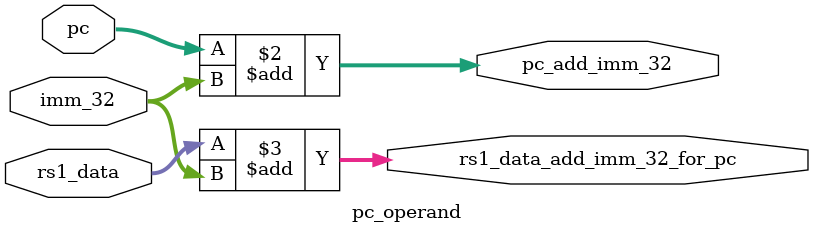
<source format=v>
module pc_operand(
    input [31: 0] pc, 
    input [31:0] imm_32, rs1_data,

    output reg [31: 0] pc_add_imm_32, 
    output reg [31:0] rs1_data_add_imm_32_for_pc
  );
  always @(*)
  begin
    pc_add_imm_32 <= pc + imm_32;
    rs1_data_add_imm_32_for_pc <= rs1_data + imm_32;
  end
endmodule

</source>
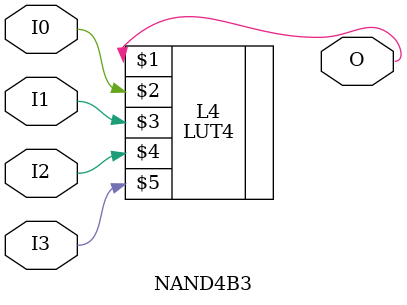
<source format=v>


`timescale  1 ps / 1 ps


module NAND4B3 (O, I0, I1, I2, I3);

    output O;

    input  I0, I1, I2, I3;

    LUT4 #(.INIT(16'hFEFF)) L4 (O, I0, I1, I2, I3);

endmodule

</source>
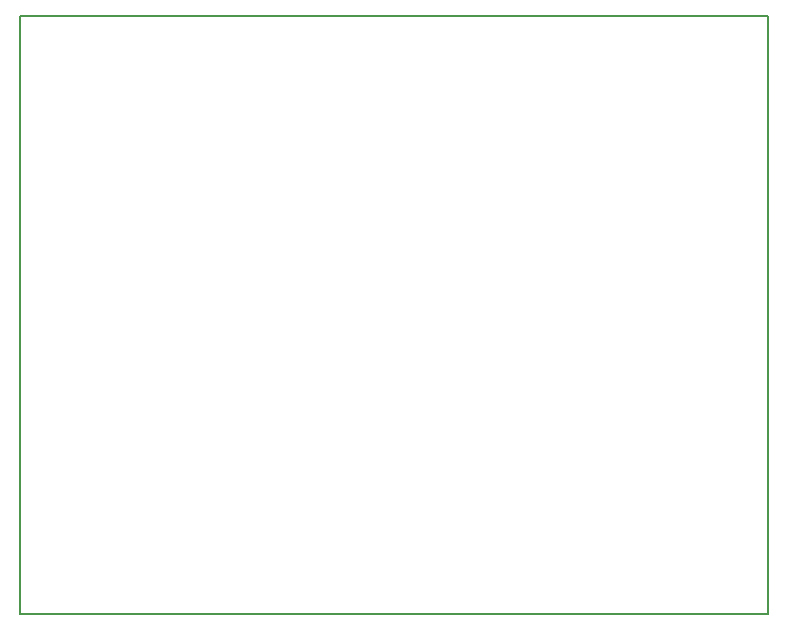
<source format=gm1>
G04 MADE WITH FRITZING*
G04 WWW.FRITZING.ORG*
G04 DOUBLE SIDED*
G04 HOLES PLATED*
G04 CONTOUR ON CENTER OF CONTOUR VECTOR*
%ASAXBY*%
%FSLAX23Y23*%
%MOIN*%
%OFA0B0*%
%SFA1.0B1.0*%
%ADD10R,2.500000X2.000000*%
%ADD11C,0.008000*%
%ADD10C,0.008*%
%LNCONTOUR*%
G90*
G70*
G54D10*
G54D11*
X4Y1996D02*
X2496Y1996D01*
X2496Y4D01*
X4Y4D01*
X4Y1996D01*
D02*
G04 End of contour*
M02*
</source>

- [WHAT YOU WILL DO]
Output all the data, exactly, without images.

- [EXERCISE RESULT]
<source format=v>
module pc_operand(
    input [31: 0] pc, 
    input [31:0] imm_32, rs1_data,

    output reg [31: 0] pc_add_imm_32, 
    output reg [31:0] rs1_data_add_imm_32_for_pc
  );
  always @(*)
  begin
    pc_add_imm_32 <= pc + imm_32;
    rs1_data_add_imm_32_for_pc <= rs1_data + imm_32;
  end
endmodule

</source>
<source format=v>


`timescale  1 ps / 1 ps


module NAND4B3 (O, I0, I1, I2, I3);

    output O;

    input  I0, I1, I2, I3;

    LUT4 #(.INIT(16'hFEFF)) L4 (O, I0, I1, I2, I3);

endmodule

</source>
<source format=gm1>
G04 MADE WITH FRITZING*
G04 WWW.FRITZING.ORG*
G04 DOUBLE SIDED*
G04 HOLES PLATED*
G04 CONTOUR ON CENTER OF CONTOUR VECTOR*
%ASAXBY*%
%FSLAX23Y23*%
%MOIN*%
%OFA0B0*%
%SFA1.0B1.0*%
%ADD10R,2.500000X2.000000*%
%ADD11C,0.008000*%
%ADD10C,0.008*%
%LNCONTOUR*%
G90*
G70*
G54D10*
G54D11*
X4Y1996D02*
X2496Y1996D01*
X2496Y4D01*
X4Y4D01*
X4Y1996D01*
D02*
G04 End of contour*
M02*
</source>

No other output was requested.